Model can be used to produce Position Specific scoring matrix (PSSM)
PSSMs are log odds scores of finding a particular amino acid at a particular
position in a protein sequence, much as the protein substitution matrices were
log odds scores of substitution of one amino acid for another.
PSSM can then be used to identify new protein sequences which are related to
the known aligned proteins
Need convenient means to manipulate and display multiple sequence alignments.
Most programs have basic text output, with symbols to flag conserved residues
Often convenient to rearrange order of sequences, color code them by residue
type, or box conserved regions.
May also need to do some manual tweaking and editing of alignment.
A number of programs available for different types of computers
You can try looking at the fast clustal alignment or the slow clustal alignment by copying and pasting into one of these viewers.
JalView
is Java-based editor available at the CLUSTALW web site. Since it is Java, it
can be downloaded in your web browser and launched with your CLUSTAL alignment.
Can use to manipulate alignment and make PostScript or GIF files for presentation.

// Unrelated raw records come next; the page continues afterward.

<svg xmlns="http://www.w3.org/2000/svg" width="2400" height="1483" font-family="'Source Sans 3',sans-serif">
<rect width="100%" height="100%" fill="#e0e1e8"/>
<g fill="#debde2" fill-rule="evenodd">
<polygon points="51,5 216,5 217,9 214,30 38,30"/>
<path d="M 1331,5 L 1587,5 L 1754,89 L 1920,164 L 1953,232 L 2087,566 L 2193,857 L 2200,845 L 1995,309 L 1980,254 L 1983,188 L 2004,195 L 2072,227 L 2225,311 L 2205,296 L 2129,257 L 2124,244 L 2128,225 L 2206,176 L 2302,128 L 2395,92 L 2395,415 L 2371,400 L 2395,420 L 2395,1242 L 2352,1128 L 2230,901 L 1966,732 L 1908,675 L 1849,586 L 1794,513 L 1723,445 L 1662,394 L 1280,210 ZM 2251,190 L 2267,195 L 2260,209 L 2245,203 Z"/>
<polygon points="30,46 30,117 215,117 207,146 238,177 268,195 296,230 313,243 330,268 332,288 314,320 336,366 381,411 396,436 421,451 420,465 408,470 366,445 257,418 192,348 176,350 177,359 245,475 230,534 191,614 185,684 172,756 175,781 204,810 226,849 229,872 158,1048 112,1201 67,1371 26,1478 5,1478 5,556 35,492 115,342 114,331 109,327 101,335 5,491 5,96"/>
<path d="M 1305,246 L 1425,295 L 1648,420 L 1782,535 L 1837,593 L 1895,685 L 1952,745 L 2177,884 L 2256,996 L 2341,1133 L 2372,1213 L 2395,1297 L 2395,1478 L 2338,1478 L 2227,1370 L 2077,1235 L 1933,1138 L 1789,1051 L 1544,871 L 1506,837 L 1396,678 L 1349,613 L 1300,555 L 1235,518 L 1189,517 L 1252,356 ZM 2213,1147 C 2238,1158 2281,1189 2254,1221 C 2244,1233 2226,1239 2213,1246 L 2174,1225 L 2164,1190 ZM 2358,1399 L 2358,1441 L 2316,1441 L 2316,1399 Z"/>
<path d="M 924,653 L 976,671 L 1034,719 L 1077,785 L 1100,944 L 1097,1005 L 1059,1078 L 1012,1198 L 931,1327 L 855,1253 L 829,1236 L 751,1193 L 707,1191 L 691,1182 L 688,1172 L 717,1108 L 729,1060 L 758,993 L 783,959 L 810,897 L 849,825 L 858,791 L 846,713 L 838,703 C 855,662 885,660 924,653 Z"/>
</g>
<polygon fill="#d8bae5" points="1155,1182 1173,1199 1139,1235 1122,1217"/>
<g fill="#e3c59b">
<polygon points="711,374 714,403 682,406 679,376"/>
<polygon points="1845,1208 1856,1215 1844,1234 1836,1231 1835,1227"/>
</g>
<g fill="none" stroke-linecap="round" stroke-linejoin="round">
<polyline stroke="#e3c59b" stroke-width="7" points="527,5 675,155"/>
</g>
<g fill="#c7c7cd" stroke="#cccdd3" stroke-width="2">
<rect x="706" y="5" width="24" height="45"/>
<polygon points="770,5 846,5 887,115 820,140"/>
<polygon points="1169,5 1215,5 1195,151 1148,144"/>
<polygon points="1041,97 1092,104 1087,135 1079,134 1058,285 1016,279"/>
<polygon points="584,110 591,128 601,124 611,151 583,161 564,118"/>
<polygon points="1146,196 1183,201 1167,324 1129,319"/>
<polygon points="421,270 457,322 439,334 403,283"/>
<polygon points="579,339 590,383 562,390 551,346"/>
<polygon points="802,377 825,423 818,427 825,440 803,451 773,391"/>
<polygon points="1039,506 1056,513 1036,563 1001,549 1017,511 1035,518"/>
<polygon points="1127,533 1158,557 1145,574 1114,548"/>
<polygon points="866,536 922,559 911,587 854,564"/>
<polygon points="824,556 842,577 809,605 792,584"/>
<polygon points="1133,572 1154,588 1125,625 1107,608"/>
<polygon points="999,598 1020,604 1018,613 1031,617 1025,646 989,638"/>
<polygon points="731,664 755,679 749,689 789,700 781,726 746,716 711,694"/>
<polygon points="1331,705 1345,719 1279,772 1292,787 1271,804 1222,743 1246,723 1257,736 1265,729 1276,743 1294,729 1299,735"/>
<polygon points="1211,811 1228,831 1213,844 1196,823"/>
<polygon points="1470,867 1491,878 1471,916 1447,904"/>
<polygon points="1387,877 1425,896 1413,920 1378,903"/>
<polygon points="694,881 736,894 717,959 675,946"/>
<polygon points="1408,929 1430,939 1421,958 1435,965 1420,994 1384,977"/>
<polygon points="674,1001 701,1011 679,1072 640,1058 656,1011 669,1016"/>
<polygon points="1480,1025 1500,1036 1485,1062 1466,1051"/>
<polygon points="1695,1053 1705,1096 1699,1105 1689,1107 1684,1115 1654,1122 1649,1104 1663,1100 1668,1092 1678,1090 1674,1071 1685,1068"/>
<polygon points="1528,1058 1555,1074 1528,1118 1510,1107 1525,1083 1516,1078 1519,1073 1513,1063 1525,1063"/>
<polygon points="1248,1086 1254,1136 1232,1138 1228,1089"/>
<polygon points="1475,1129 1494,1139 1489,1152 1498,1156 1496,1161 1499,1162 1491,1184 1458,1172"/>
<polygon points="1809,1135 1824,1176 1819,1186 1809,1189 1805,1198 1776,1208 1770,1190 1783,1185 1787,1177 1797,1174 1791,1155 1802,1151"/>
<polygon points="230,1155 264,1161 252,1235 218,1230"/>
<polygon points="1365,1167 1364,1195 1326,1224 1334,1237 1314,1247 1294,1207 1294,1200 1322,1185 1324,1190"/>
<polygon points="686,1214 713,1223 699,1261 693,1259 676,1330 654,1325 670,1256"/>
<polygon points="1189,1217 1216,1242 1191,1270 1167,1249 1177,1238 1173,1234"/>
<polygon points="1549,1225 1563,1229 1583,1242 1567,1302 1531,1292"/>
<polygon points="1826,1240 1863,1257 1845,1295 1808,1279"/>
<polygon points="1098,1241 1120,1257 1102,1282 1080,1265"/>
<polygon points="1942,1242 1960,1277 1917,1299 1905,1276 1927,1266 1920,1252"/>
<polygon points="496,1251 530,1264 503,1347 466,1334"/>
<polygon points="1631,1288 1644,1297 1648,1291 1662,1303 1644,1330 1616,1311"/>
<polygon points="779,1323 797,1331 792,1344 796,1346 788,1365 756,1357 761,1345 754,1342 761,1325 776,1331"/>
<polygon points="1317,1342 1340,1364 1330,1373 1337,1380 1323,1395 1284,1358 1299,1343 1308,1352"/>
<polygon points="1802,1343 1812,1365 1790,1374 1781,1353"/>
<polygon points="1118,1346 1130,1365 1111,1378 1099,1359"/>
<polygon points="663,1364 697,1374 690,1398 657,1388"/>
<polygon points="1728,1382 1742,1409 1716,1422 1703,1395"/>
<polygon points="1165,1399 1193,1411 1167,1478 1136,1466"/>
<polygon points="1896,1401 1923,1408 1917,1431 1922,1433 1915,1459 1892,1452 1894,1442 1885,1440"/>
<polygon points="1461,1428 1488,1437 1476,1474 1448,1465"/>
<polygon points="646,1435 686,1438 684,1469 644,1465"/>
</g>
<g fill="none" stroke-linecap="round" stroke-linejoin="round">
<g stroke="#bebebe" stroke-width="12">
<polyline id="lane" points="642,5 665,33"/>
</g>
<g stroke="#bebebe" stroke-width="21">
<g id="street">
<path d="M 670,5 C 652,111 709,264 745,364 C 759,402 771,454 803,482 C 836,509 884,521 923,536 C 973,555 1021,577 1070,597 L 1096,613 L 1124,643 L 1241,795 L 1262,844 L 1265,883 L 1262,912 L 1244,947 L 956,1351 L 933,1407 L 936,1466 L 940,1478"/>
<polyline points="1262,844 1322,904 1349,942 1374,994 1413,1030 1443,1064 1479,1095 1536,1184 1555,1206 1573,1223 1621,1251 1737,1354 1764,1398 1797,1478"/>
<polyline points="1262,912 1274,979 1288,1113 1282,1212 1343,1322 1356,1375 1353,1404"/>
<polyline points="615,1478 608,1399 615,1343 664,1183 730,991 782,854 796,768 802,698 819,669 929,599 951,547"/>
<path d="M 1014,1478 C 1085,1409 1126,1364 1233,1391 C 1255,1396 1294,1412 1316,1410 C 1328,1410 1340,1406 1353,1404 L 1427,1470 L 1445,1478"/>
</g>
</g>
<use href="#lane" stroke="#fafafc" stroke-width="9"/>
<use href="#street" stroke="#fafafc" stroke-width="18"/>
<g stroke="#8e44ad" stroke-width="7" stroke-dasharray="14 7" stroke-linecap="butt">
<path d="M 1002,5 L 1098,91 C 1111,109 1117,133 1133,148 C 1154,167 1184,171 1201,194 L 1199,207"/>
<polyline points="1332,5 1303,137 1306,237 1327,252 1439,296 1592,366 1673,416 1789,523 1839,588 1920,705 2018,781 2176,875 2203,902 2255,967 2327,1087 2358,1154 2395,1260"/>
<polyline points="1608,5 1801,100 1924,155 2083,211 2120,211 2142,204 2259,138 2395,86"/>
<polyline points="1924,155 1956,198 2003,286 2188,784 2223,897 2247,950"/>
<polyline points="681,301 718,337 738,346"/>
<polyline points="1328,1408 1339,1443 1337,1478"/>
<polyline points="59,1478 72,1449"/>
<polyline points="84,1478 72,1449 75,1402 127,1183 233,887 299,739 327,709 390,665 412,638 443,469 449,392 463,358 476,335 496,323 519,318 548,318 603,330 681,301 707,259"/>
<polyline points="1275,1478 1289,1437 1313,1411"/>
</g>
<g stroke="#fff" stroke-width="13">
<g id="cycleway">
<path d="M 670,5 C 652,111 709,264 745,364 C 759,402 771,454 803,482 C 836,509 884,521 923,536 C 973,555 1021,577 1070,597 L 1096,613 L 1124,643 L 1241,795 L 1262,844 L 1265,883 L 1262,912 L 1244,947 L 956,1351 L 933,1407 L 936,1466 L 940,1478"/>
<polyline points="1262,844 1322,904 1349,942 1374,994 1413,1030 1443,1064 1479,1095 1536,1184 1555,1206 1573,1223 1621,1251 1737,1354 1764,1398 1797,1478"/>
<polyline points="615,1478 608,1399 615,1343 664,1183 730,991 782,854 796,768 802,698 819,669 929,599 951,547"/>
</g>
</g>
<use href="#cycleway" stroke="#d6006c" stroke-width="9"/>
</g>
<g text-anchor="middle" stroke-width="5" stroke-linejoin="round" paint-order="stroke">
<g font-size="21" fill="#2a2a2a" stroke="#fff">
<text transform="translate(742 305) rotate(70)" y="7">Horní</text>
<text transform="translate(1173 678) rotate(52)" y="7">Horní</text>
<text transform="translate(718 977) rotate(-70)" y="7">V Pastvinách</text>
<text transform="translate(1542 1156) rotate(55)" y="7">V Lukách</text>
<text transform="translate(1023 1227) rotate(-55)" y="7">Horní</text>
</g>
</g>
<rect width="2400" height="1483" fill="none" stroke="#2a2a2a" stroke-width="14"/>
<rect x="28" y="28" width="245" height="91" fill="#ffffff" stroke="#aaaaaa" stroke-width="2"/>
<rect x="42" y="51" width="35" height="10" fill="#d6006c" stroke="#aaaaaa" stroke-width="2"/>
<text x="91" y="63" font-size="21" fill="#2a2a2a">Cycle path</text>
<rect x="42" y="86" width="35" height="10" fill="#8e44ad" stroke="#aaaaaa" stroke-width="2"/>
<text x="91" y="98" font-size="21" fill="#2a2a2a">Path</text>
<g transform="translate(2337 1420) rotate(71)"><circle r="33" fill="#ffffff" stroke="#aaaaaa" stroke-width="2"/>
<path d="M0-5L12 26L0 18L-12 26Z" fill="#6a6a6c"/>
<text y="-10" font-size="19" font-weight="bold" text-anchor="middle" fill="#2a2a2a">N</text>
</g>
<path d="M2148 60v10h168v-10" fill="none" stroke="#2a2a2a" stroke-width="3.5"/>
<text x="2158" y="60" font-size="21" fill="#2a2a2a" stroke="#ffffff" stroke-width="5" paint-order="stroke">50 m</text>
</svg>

Can also save edited alignment in FASTA format for later use. Jalview can also
be downloaded for stand-alone use.
Other available programs
CINEMA is also Java-based.
you must upload your alignments to a server
Sequence Manipulation Site has easy interface for a variety of sequence ... manipulations
ClustalX is a clustal viewer program with a nice interface, available for most computer platforms.
SeqPup
Initially Mac only, but has been ported to Java for all platforms. Is a stand
alone program (it doesn't require browser.)
BioEdit is a similar
program for PCs only
SeqLogo will
produce graph which displays conserved amino acids of a motif from a PSSM or
alignment.
Boxshade displays
alignments with conserved regions boxed for ease in identification and presentation.